/---

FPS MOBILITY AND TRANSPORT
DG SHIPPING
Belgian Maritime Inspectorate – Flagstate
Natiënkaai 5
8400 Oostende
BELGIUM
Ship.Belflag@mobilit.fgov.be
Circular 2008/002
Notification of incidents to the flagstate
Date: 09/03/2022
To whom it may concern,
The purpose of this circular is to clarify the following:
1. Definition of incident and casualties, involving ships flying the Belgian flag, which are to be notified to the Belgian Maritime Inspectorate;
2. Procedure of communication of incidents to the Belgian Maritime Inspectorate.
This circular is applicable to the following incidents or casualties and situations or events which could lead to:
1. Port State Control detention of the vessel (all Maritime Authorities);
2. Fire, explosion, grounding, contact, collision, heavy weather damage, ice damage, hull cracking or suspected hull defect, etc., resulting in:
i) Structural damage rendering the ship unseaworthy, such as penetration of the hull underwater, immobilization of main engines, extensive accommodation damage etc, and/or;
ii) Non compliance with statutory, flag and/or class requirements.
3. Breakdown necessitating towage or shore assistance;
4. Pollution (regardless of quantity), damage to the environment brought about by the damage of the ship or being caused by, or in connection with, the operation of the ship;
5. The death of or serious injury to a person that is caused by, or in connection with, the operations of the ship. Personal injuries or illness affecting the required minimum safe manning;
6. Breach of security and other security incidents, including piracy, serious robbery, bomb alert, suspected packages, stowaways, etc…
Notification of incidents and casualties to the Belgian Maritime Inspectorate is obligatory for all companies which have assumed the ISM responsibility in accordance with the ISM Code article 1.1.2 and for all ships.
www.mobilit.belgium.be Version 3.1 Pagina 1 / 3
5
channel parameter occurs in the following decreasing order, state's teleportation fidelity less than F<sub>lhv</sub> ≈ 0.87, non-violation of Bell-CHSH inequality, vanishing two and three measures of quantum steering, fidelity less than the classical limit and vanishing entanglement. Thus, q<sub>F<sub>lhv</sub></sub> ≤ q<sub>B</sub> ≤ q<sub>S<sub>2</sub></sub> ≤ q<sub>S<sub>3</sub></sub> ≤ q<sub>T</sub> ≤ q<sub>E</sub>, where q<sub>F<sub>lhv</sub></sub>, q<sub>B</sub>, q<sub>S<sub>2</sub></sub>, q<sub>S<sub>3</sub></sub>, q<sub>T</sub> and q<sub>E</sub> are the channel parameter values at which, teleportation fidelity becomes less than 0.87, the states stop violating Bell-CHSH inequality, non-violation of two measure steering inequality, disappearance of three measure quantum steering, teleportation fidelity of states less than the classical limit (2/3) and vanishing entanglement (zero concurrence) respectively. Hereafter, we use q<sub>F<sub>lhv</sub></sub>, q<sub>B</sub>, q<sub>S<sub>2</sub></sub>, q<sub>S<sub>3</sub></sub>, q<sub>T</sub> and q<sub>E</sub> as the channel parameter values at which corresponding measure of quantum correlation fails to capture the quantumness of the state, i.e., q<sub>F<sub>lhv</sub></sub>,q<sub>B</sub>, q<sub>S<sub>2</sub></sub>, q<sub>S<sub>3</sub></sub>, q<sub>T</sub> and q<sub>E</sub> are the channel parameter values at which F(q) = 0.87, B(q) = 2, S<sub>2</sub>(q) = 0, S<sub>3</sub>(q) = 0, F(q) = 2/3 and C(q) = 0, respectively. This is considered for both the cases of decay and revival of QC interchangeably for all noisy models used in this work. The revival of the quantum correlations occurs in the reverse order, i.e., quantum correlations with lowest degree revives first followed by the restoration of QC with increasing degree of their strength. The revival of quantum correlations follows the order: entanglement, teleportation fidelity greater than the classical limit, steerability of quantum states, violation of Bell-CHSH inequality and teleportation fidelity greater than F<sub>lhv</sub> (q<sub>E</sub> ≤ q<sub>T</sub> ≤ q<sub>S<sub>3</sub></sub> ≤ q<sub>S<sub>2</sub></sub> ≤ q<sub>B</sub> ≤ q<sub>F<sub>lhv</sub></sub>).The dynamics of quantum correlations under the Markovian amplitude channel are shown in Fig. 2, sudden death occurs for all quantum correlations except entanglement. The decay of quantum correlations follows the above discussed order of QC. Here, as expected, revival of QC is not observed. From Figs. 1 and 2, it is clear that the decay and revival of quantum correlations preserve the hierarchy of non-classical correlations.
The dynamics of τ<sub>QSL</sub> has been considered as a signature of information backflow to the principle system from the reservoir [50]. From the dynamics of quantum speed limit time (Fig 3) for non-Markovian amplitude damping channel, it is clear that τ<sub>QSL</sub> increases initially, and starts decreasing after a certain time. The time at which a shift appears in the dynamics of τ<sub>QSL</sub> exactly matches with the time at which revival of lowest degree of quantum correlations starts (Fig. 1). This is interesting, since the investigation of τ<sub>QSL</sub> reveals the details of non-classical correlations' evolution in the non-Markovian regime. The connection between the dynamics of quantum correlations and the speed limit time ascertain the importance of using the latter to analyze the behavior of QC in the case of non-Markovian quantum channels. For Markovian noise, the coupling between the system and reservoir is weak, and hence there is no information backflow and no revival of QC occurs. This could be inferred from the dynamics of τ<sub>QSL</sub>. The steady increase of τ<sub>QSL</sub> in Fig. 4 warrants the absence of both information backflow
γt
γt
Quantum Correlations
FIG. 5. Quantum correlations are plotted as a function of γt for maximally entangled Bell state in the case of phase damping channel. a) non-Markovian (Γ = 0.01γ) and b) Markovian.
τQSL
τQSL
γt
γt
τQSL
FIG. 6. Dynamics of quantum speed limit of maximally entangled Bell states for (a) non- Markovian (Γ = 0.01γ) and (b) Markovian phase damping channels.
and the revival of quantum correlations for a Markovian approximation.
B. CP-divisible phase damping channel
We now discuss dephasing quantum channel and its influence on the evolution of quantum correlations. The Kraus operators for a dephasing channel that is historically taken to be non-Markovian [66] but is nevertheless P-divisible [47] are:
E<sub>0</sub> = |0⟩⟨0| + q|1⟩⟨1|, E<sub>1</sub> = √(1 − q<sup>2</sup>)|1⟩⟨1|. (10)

\---

▸ WORK ITEM
Which lines of the records above hold the word "maximally"? Copy each of them.

▸ SOLUTION FOR THIS TASK
FIG. 5. Quantum correlations are plotted as a function of γt for maximally entangled Bell state in the case of phase damping channel. a) non-Markovian (Γ = 0.01γ) and b) Markovian.
FIG. 6. Dynamics of quantum speed limit of maximally entangled Bell states for (a) non- Markovian (Γ = 0.01γ) and (b) Markovian phase damping channels.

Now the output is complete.